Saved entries
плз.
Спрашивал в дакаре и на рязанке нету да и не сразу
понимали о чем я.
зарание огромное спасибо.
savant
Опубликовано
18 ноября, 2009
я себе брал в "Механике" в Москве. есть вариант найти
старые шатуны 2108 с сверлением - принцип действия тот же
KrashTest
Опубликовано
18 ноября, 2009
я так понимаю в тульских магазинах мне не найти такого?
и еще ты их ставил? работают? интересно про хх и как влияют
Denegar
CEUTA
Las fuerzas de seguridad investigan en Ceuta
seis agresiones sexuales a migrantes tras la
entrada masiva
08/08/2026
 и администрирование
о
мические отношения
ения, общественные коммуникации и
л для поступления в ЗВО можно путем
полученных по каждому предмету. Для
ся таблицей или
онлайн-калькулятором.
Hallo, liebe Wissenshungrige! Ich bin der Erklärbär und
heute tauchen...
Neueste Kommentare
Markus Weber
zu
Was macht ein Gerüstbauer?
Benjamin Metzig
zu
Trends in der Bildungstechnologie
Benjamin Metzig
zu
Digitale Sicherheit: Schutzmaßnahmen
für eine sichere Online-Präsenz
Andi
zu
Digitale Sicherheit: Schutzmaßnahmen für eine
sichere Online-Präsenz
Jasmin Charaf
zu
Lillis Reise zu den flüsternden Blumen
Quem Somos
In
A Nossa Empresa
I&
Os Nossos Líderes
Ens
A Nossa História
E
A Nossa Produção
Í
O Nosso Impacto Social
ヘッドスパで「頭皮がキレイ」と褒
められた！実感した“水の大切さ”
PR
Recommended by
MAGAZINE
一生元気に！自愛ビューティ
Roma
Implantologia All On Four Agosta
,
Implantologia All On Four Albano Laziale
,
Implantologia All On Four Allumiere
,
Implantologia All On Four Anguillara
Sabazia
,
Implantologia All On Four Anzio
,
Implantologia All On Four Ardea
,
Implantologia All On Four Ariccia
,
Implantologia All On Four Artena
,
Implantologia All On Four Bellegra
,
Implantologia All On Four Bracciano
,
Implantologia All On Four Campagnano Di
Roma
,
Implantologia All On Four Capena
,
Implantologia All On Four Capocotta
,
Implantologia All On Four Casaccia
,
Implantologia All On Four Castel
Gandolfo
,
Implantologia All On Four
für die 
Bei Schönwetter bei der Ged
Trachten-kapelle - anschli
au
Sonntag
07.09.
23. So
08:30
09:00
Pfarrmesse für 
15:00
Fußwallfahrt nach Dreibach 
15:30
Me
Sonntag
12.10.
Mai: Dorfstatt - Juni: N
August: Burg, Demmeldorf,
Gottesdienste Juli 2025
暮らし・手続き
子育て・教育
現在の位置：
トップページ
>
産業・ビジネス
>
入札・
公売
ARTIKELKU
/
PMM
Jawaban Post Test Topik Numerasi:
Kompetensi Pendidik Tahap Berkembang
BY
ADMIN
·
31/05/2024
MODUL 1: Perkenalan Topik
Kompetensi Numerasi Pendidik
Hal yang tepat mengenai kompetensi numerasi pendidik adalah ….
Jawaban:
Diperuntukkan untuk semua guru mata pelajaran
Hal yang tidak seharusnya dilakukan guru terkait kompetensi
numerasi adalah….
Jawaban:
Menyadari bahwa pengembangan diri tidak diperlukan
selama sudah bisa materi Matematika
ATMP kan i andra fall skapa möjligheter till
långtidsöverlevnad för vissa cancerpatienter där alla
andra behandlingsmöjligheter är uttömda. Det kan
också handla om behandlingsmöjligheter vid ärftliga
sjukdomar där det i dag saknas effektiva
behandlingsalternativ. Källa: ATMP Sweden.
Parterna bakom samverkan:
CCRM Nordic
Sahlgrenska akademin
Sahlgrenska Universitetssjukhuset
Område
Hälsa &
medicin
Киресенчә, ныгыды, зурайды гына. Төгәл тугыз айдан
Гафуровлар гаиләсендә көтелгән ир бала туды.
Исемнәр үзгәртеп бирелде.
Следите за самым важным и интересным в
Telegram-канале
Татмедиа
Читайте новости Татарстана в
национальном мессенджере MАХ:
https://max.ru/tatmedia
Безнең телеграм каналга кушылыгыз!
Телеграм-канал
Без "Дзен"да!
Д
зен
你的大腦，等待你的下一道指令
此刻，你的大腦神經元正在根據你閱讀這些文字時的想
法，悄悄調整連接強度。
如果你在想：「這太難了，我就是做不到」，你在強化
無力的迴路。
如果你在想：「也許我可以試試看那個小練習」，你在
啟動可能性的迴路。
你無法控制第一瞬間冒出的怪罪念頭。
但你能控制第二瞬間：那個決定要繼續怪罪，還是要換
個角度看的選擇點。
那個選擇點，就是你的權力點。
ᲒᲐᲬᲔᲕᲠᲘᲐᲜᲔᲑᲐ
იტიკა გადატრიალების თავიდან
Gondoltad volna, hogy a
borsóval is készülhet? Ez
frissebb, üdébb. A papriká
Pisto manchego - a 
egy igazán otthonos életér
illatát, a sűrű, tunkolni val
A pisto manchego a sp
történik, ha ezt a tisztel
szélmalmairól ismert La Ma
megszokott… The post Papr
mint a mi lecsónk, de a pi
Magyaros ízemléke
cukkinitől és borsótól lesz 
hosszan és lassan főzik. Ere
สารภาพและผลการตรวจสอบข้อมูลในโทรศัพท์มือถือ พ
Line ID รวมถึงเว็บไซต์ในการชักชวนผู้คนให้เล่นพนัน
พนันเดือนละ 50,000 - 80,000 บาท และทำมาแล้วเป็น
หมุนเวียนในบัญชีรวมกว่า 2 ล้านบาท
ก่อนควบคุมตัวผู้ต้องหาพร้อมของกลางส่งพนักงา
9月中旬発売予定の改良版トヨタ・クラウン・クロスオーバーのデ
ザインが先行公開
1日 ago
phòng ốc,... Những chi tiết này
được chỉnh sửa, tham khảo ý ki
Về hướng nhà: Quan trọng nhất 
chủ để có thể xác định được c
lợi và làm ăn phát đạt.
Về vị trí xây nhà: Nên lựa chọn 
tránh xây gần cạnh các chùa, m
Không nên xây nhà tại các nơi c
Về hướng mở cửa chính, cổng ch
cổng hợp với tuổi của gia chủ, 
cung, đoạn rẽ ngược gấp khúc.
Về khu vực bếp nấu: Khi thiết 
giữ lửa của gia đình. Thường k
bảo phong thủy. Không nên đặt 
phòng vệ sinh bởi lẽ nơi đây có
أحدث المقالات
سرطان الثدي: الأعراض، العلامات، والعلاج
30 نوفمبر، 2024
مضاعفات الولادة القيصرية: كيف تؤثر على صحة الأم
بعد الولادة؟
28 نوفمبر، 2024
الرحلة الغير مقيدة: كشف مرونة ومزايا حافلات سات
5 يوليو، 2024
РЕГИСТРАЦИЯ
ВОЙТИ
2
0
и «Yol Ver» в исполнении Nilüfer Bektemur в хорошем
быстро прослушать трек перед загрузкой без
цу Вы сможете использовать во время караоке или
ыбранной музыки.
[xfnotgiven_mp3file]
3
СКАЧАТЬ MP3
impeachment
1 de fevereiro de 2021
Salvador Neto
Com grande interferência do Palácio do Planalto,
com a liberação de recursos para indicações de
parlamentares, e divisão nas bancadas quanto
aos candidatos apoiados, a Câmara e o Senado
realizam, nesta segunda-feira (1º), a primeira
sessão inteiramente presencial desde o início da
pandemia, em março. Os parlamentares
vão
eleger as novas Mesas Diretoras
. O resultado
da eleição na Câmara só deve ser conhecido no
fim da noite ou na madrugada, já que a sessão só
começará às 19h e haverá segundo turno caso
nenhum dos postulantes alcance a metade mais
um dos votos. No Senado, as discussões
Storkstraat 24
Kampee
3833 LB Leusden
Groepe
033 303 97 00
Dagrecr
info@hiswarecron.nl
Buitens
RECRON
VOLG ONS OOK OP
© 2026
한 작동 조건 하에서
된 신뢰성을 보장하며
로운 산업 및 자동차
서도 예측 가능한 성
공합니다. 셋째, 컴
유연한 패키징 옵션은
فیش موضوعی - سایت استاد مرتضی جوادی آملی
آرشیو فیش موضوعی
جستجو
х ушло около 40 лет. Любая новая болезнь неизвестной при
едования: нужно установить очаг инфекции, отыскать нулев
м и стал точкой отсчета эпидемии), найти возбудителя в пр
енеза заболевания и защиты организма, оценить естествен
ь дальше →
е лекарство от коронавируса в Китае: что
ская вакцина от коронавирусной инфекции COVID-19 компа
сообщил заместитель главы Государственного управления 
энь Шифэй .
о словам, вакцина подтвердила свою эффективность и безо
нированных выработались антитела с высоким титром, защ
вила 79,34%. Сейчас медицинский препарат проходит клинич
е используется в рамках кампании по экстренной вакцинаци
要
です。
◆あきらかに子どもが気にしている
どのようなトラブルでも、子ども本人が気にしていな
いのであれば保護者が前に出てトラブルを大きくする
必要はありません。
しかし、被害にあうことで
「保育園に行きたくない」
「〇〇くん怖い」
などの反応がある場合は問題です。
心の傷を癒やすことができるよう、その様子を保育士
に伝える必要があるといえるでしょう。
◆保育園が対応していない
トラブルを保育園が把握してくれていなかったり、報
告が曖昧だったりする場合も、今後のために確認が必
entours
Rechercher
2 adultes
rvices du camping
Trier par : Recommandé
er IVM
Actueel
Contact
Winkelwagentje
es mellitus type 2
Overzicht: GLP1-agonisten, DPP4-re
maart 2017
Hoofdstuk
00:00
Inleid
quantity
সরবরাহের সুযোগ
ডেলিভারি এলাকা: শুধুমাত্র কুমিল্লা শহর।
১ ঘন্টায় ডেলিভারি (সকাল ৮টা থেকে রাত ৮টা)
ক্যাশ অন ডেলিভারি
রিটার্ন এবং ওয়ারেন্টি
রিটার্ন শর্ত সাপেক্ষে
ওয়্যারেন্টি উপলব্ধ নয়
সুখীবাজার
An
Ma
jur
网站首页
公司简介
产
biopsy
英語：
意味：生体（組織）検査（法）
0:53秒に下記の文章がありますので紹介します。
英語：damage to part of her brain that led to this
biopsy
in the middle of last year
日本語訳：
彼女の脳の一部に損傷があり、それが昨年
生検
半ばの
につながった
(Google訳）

TO DO: If a line in the records holds the string "Sicherheit", count it, and give only the total.

WRITTEN ANSWER: 2